Liste des tâches:
a) D'après le texte sur les deux réconciliations historiques, en quel lieu avait eu lieu la cérémonie antérieure à celle de Bkerké ?
b) Recopiez à l'identique le passage du texte sur les deux réconciliations historiques commençant par « 14 novembre 2018-18 » et se terminant par « de la portée. ».

14 novembre 2018-18 janvier 2016. Deux réconciliations historiques, entre une même partie et deux partenaires différents, avec, pour toile de fond, la guerre libanaise et ses épisodes sanglants, notamment au sein de la communauté chrétienne. Ceux qui ont assisté à la cérémonie de mardi à Bkerké ne pouvaient que se rappeler celle qui s’était déroulée à Meerab près de trois ans plus tôt. Pourtant, au niveau des organisateurs, tout avait été fait pour montrer qu’il s’agit de deux événements différents, tant sur le plan des protagonistes que sur celui de la portée.

Entrées présentées:
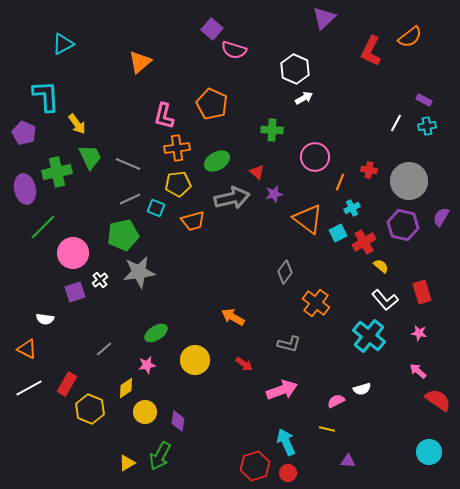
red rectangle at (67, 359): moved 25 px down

* * *

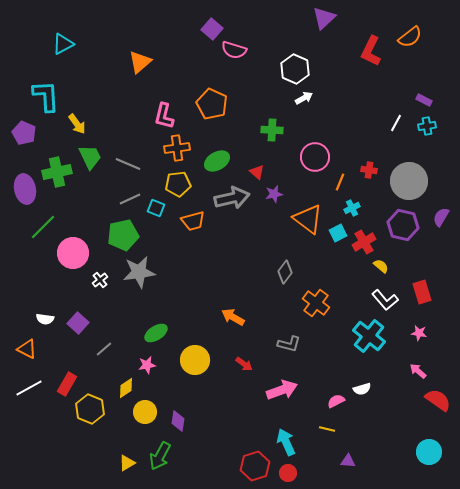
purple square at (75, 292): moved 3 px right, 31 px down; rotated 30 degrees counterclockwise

Résultats par tâche:
a) À Meerab, près de trois ans plus tôt.

b)
14 novembre 2018-18 janvier 2016. Deux réconciliations historiques, entre une même partie et deux partenaires différents, avec, pour toile de fond, la guerre libanaise et ses épisodes sanglants, notamment au sein de la communauté chrétienne. Ceux qui ont assisté à la cérémonie de mardi à Bkerké ne pouvaient que se rappeler celle qui s’était déroulée à Meerab près de trois ans plus tôt. Pourtant, au niveau des organisateurs, tout avait été fait pour montrer qu’il s’agit de deux événements différents, tant sur le plan des protagonistes que sur celui de la portée.